A lot of tears were shed over President Obama’s inauguration yesterday. We saw several people interviewed who talked of the significance of America electing a black man leader, and what it means and will mean for black people everywhere. I felt all warm inside, but didn’t shed any tears. I’m not much of a crier. I thought I had felt all I would feel about it since I sat transfixed in front of the television when he won the election. I was wrong. I stepped outside today and there was a different smell in the air that pricked my senses a bit and made me feel slightly (-only slightly-) weepy. President Barack (I know him like that) is in the White House and things are feeling possible.
So it is with this new invigoration that I seek to defend a very important right: the right to keep my shoes on. Yes, I know that our forefathers didn’t struggle so I could keep my shoes on in people’s houses. But I’m riding the wave of resistance to victory in all battles, great and small.
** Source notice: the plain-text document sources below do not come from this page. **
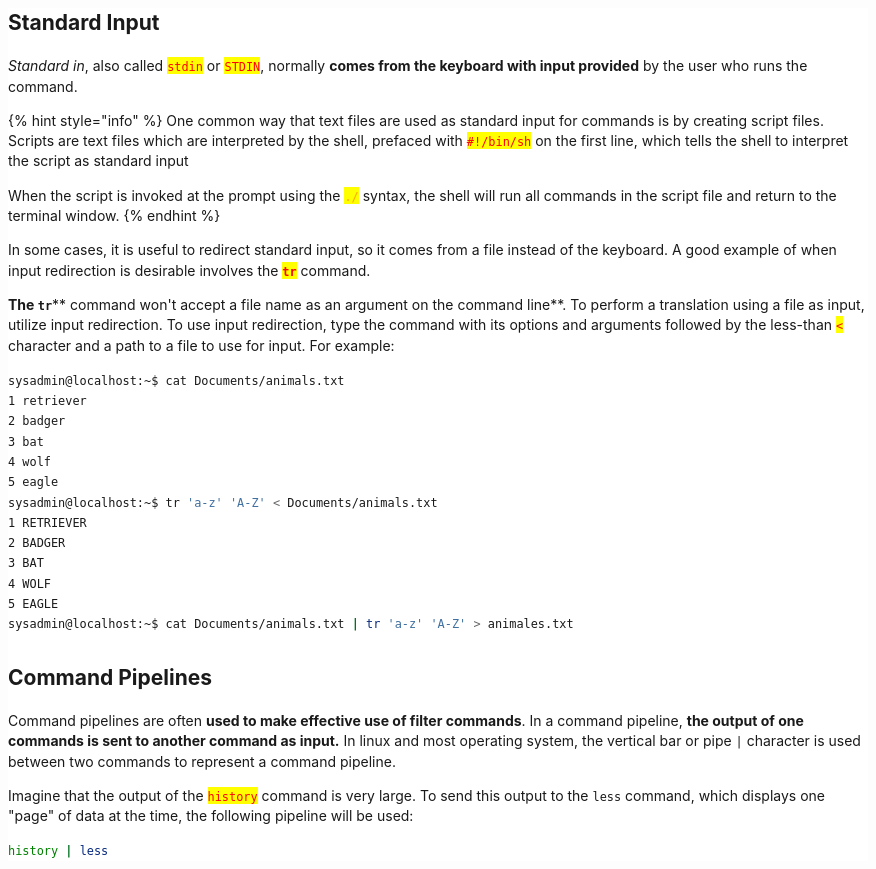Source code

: ## Standard Input

_Standard in_, also called <mark style="color:red;">`stdin`</mark> or <mark style="color:red;">`STDIN`</mark>, normally **comes from the keyboard with input provided** by the user who runs the command.&#x20;

{% hint style="info" %}
One common way that text files are used as standard input for commands is by creating script files. Scripts are text files which are interpreted by the shell, prefaced with <mark style="color:red;">`#!/bin/sh`</mark> on the first line, which tells the shell to interpret the script as standard input

When the script is invoked at the prompt using the <mark style="color:orange;">`./`</mark> syntax, the shell will run all commands in the script file and return to the terminal window.
{% endhint %}

In some cases, it is useful to redirect standard input, so it comes from a file instead of the keyboard. A good example of when input redirection is desirable involves the <mark style="color:red;">**`tr`**</mark> command.&#x20;

**The **<mark style="color:red;">**`tr`**</mark>** command won't accept a file name as an argument on the command line**. To perform a translation using a file as input, utilize input redirection. To use input redirection, type the command with its options and arguments followed by the less-than <mark style="color:red;">`<`</mark> character and a path to a file to use for input. For example:

```bash
sysadmin@localhost:~$ cat Documents/animals.txt
1 retriever
2 badger
3 bat
4 wolf
5 eagle
sysadmin@localhost:~$ tr 'a-z' 'A-Z' < Documents/animals.txt
1 RETRIEVER
2 BADGER
3 BAT
4 WOLF
5 EAGLE
sysadmin@localhost:~$ cat Documents/animals.txt | tr 'a-z' 'A-Z' > animales.txt
```

## Command Pipelines

Command pipelines are often **used to make effective use of filter commands**. In a command pipeline, **the output of one commands is sent to another command as input.** In linux and most operating system, the vertical bar or pipe `|` character is used between two commands to represent a command pipeline.

Imagine that the output of the  <mark style="color:red;">`history`</mark> command is very large. To send this output to the `less` command, which displays one "page" of data at the time, the following pipeline will be used:

```bash
history | less
```
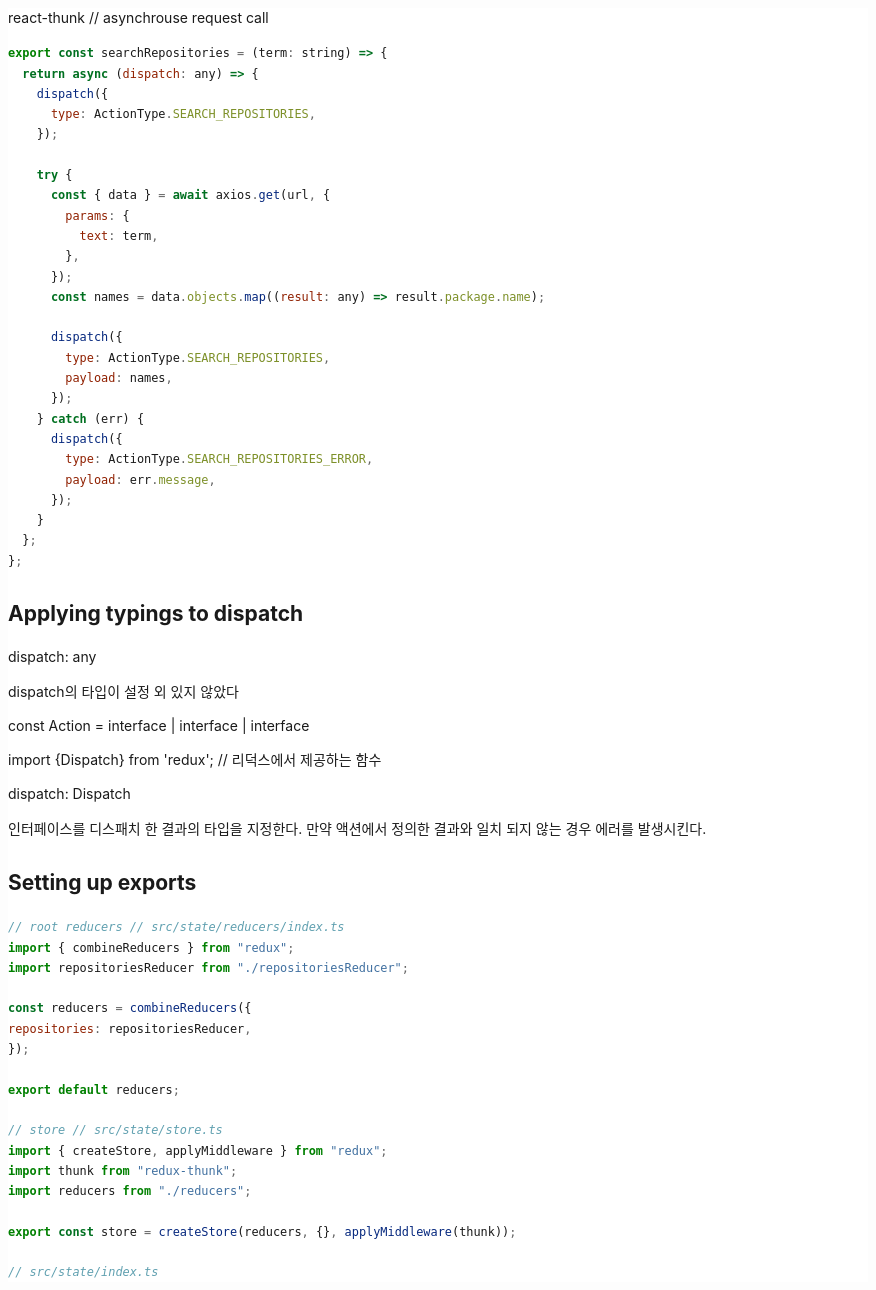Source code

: react-thunk // asynchrouse request call

```js
export const searchRepositories = (term: string) => {
  return async (dispatch: any) => {
    dispatch({
      type: ActionType.SEARCH_REPOSITORIES,
    });

    try {
      const { data } = await axios.get(url, {
        params: {
          text: term,
        },
      });
      const names = data.objects.map((result: any) => result.package.name);

      dispatch({
        type: ActionType.SEARCH_REPOSITORIES,
        payload: names,
      });
    } catch (err) {
      dispatch({
        type: ActionType.SEARCH_REPOSITORIES_ERROR,
        payload: err.message,
      });
    }
  };
};
```

## Applying typings to dispatch

dispatch: any

dispatch의 타입이 설정 외 있지 않았다

const Action = interface | interface | interface

import {Dispatch} from 'redux'; // 리덕스에서 제공하는 함수

dispatch: Dispatch<Action>

인터페이스를 디스패치 한 결과의 타입을 지정한다. 만약 액션에서 정의한 결과와 일치 되지 않는 경우 에러를 발생시킨다.

## Setting up exports

```js
// root reducers // src/state/reducers/index.ts
import { combineReducers } from "redux";
import repositoriesReducer from "./repositoriesReducer";

const reducers = combineReducers({
repositories: repositoriesReducer,
});

export default reducers;

// store // src/state/store.ts
import { createStore, applyMiddleware } from "redux";
import thunk from "redux-thunk";
import reducers from "./reducers";

export const store = createStore(reducers, {}, applyMiddleware(thunk));

// src/state/index.ts
```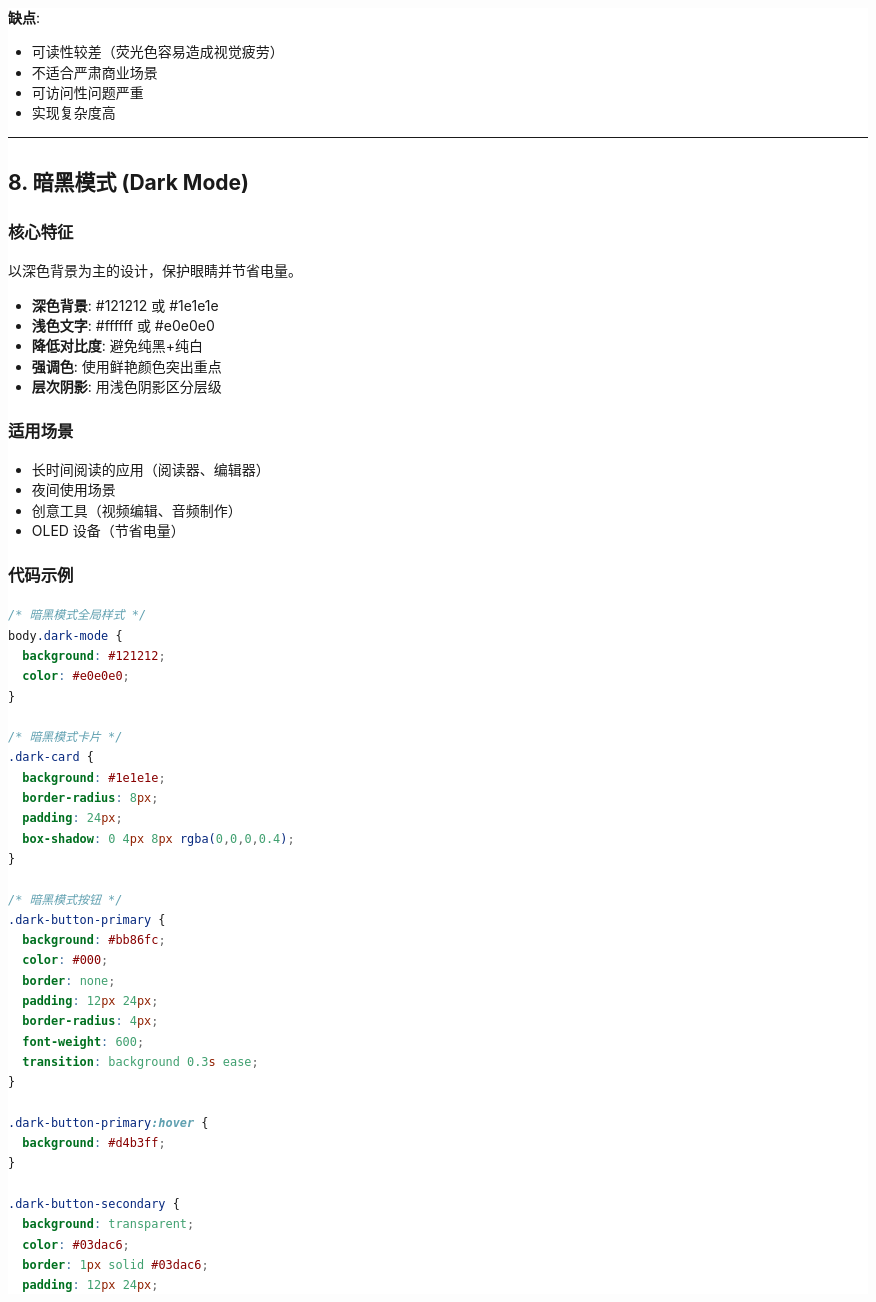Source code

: **缺点**:
- 可读性较差（荧光色容易造成视觉疲劳）
- 不适合严肃商业场景
- 可访问性问题严重
- 实现复杂度高

---

## 8. 暗黑模式 (Dark Mode)

### 核心特征

以深色背景为主的设计，保护眼睛并节省电量。

- **深色背景**: #121212 或 #1e1e1e
- **浅色文字**: #ffffff 或 #e0e0e0
- **降低对比度**: 避免纯黑+纯白
- **强调色**: 使用鲜艳颜色突出重点
- **层次阴影**: 用浅色阴影区分层级

### 适用场景

- 长时间阅读的应用（阅读器、编辑器）
- 夜间使用场景
- 创意工具（视频编辑、音频制作）
- OLED 设备（节省电量）

### 代码示例

```css
/* 暗黑模式全局样式 */
body.dark-mode {
  background: #121212;
  color: #e0e0e0;
}

/* 暗黑模式卡片 */
.dark-card {
  background: #1e1e1e;
  border-radius: 8px;
  padding: 24px;
  box-shadow: 0 4px 8px rgba(0,0,0,0.4);
}

/* 暗黑模式按钮 */
.dark-button-primary {
  background: #bb86fc;
  color: #000;
  border: none;
  padding: 12px 24px;
  border-radius: 4px;
  font-weight: 600;
  transition: background 0.3s ease;
}

.dark-button-primary:hover {
  background: #d4b3ff;
}

.dark-button-secondary {
  background: transparent;
  color: #03dac6;
  border: 1px solid #03dac6;
  padding: 12px 24px;
```
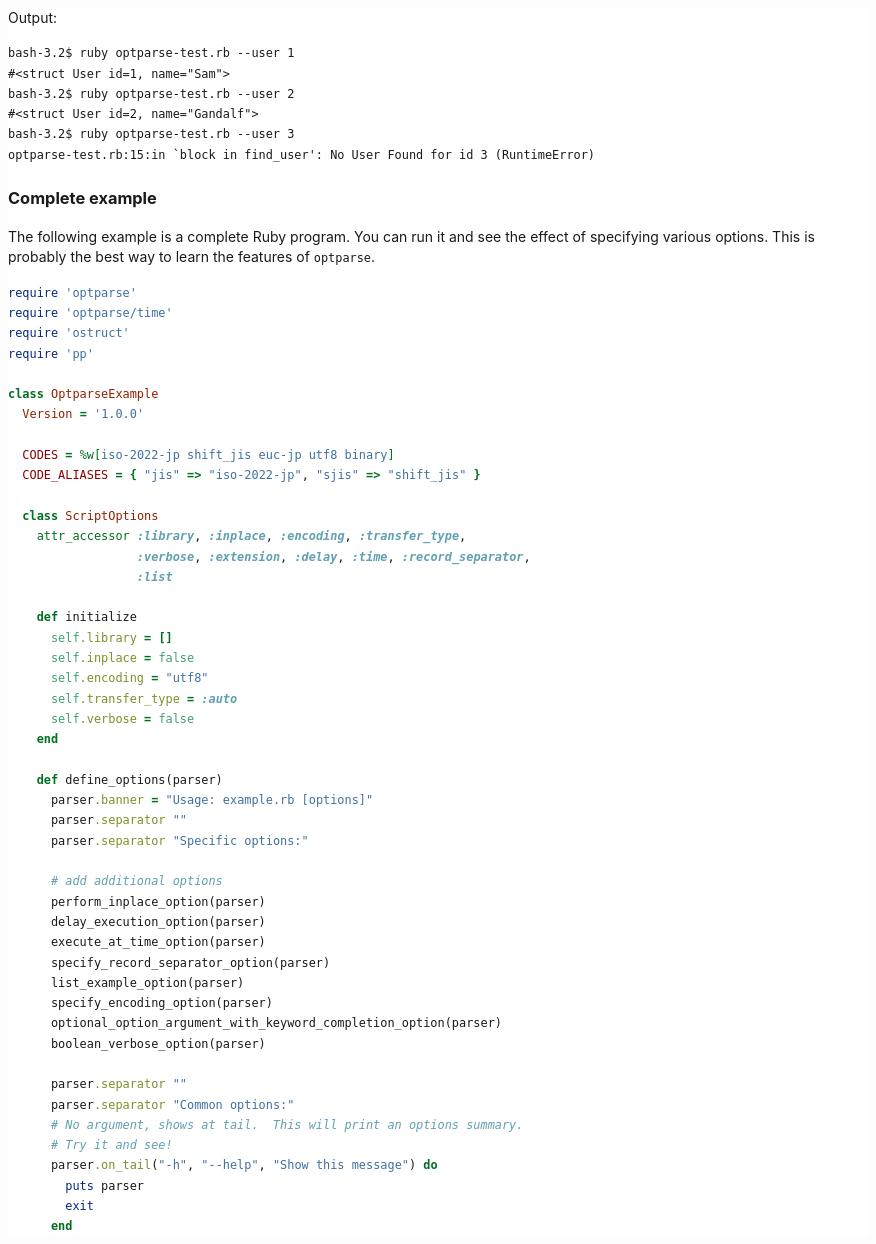 Output:


```
bash-3.2$ ruby optparse-test.rb --user 1
#<struct User id=1, name="Sam">
bash-3.2$ ruby optparse-test.rb --user 2
#<struct User id=2, name="Gandalf">
bash-3.2$ ruby optparse-test.rb --user 3
optparse-test.rb:15:in `block in find_user': No User Found for id 3 (RuntimeError)
```

### Complete example

The following example is a complete Ruby program. You can run it and see the effect of specifying various options. This is probably the best way to learn the features of `optparse`.



```ruby
require 'optparse'
require 'optparse/time'
require 'ostruct'
require 'pp'

class OptparseExample
  Version = '1.0.0'

  CODES = %w[iso-2022-jp shift_jis euc-jp utf8 binary]
  CODE_ALIASES = { "jis" => "iso-2022-jp", "sjis" => "shift_jis" }

  class ScriptOptions
    attr_accessor :library, :inplace, :encoding, :transfer_type,
                  :verbose, :extension, :delay, :time, :record_separator,
                  :list

    def initialize
      self.library = []
      self.inplace = false
      self.encoding = "utf8"
      self.transfer_type = :auto
      self.verbose = false
    end

    def define_options(parser)
      parser.banner = "Usage: example.rb [options]"
      parser.separator ""
      parser.separator "Specific options:"

      # add additional options
      perform_inplace_option(parser)
      delay_execution_option(parser)
      execute_at_time_option(parser)
      specify_record_separator_option(parser)
      list_example_option(parser)
      specify_encoding_option(parser)
      optional_option_argument_with_keyword_completion_option(parser)
      boolean_verbose_option(parser)

      parser.separator ""
      parser.separator "Common options:"
      # No argument, shows at tail.  This will print an options summary.
      # Try it and see!
      parser.on_tail("-h", "--help", "Show this message") do
        puts parser
        exit
      end
```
One of my best friends in all creation lives in Canada, only a few areas of which are habitable by human beings. In the other areas, where human beings elect to live anyway, they often have bitter winters with several inches of snow on the ground for much of the year. Under these circumstances, people may understandably object to having tracks of muddy snow festooning their carpets or hardwood floors when they have guests. But, these tricky Canadian types, they use this as an excuse to ban shoes from their homes year round! They’ve started a trend: an odious trend that is taking over civilization and threatening complete outfits everywhere. We must stop it.
If I’m invited to a party, everything I choose to wear is orchestrated into an integral look. Nothing is dispensable, least of all the shoes! The fact that you choose to host this party at your home does not suddenly make my shoes irrelevant. Too often, I accept an invitation to someone’s house, have my shoes banished to the dreaded doorway shoe purgatory, and then appear in photographs looking like a street urchin who found a fancy dress in the dumpster. One day, I’m going to host a party where people must remove their trousers (lest the grommets scratch the wood furniture or something equally inane.) Then I’m going to step back and watch the puzzled looks. Of course, this may not be a fair comparison, since pants cover parts none of us wants to see. But I would no sooner remove my shoes than I would step out of my dress and hang it in the coat closet.
I’ve heard the reasons; everything from “we have a baby in the house” to “the floors are ever so delicate.” So I try to be reasonable about it. Are you afraid, then, that this baby may crawl downstairs when no one is looking, eat the dirt your guests dragged in, contract some exotic disease and die a violent death? Because your child has probably already eaten a lot more dirt than you’re aware of. And she seems pretty non-dead to me. And to those people who have floors that can’t be stepped on, I think you need to rethink your understanding of the word ‘floor’.
This is a very polarizing issue, but I am taking a stand on the side of the shoe-keepers. Some say it is a matter of courtesy to remove your shoes, but I say that the onus is on the host to make his guests comfortable and pre-empt any potentially awkward situations. Think of the position in which you’re putting people and the various embarrassments that may surface: holes in socks, crusty feet, bare feet on a cold floor, ugly toes, unpainted toes, no toes…it’s not quite fair, is it?
When I go to my best friend the Canuck’s house, I’ll continue to take my shoes off because I'm home there, and because this is possibly her only flaw; you have to pick your battles. But to anyone else who is seeking my sparkling company in their little corner of the globe, be warned of my new credo: love me, love my shoes.
Please note: If you do insist on forcing your poor friends out of their footwear, please in the name of all that is holy: do it via the sign pictured. That way, they can mock your fussiness as well as your grammar.